Exercise objective:
Transcribe precisely, and only, the lines beginning at the line containing "[379,34,430,43] windows ->" and ending at the final line of the material below.

Data:
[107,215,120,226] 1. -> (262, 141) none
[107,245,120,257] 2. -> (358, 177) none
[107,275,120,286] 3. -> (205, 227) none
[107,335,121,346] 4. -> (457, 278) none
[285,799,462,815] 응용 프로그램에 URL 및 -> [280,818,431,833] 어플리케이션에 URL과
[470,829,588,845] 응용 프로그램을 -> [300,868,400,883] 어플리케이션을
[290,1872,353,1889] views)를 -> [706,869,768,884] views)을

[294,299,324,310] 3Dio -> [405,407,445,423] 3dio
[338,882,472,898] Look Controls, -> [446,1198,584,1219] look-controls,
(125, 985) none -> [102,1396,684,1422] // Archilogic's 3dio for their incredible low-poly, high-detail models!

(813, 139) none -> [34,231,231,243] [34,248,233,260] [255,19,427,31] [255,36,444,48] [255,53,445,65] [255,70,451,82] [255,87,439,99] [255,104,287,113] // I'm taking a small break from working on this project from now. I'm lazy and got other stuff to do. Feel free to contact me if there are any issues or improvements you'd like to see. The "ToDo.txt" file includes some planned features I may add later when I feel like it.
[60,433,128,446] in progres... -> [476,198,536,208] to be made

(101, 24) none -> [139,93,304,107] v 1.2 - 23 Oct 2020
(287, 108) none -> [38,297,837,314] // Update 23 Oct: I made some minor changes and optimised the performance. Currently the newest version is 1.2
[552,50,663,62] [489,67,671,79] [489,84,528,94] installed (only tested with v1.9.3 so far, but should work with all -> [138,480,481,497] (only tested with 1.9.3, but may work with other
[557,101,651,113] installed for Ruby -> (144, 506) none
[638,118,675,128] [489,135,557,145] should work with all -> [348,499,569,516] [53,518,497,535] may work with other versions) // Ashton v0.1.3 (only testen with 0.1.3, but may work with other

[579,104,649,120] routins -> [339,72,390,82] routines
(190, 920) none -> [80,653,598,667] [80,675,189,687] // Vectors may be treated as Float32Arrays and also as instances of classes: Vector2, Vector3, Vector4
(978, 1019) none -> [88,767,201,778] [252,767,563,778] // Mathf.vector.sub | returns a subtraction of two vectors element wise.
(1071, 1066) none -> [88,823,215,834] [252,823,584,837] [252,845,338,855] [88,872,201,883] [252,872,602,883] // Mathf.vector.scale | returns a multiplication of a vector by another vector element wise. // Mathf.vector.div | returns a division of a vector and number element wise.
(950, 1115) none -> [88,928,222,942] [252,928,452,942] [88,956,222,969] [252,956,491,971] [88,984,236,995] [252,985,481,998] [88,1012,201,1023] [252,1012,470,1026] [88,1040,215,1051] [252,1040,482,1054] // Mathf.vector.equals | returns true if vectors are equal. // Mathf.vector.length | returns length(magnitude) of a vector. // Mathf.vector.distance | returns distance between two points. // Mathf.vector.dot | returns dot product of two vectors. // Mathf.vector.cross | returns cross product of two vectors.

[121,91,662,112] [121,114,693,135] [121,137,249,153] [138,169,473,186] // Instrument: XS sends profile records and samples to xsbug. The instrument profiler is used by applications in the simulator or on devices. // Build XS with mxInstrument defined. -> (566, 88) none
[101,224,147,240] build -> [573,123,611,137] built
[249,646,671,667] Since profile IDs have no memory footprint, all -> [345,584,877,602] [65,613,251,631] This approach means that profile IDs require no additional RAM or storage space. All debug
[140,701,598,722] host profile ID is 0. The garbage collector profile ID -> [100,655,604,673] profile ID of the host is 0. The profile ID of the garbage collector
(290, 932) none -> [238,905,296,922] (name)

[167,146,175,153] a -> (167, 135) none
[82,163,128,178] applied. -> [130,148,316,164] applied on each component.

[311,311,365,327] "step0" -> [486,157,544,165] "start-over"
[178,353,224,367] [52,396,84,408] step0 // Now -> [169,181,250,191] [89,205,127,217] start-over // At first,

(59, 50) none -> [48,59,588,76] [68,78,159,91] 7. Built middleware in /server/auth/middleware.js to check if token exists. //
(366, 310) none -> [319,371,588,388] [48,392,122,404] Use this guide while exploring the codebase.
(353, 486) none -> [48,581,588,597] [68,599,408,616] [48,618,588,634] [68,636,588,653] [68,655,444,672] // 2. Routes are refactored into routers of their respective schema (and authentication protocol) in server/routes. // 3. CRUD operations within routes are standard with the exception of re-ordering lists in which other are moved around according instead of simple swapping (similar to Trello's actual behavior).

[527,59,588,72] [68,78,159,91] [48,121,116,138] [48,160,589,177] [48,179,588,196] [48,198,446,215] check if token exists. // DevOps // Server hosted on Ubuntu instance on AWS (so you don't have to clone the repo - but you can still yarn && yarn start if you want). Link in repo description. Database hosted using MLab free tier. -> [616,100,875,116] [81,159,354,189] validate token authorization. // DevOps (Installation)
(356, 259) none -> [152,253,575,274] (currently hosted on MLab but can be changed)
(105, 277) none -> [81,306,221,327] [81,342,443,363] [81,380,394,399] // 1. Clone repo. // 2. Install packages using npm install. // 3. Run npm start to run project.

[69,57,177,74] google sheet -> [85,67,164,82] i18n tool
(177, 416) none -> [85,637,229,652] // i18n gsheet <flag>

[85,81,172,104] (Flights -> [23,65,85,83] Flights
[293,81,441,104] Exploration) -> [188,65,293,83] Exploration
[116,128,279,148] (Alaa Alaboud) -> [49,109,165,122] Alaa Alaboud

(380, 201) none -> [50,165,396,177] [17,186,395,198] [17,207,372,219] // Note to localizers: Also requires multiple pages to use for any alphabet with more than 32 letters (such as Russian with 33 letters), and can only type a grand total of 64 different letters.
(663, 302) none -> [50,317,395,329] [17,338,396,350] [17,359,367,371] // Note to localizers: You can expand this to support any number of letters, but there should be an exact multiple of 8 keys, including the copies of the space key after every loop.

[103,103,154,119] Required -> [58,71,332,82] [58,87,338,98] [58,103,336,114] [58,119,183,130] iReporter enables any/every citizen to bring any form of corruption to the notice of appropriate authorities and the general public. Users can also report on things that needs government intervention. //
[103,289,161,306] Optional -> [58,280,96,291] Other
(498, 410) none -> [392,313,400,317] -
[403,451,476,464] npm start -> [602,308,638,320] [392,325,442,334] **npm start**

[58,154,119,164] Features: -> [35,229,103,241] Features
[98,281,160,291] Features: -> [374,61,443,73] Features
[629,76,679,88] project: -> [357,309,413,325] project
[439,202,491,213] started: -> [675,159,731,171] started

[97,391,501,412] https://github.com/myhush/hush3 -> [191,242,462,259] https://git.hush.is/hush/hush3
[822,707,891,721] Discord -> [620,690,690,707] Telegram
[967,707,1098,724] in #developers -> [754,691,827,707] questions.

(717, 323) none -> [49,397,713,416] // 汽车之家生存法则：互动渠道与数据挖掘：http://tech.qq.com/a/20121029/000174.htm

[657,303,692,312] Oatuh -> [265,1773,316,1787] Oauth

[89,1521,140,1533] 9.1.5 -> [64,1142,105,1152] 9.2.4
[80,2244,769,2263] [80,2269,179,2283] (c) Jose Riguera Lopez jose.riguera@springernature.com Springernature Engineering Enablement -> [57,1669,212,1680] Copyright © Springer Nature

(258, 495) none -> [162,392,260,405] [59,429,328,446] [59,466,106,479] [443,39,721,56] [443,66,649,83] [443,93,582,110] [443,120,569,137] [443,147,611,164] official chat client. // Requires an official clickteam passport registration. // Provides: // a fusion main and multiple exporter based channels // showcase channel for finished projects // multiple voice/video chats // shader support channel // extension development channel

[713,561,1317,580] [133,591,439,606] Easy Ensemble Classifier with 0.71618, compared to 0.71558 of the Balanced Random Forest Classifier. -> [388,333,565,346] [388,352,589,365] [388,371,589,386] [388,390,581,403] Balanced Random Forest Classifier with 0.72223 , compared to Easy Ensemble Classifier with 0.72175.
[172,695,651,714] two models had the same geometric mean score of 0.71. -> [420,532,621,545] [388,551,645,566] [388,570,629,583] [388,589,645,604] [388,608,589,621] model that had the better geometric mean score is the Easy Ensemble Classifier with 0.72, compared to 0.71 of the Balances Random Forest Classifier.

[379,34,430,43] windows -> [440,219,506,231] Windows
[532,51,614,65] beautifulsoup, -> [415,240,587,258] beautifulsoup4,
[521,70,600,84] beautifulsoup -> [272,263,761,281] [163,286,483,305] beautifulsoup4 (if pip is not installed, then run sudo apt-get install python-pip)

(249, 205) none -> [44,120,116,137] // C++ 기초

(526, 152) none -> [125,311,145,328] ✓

Output below:
[379,34,430,43] windows -> [440,219,506,231] Windows
[532,51,614,65] beautifulsoup, -> [415,240,587,258] beautifulsoup4,
[521,70,600,84] beautifulsoup -> [272,263,761,281] [163,286,483,305] beautifulsoup4 (if pip is not installed, then run sudo apt-get install python-pip)

(249, 205) none -> [44,120,116,137] // C++ 기초

(526, 152) none -> [125,311,145,328] ✓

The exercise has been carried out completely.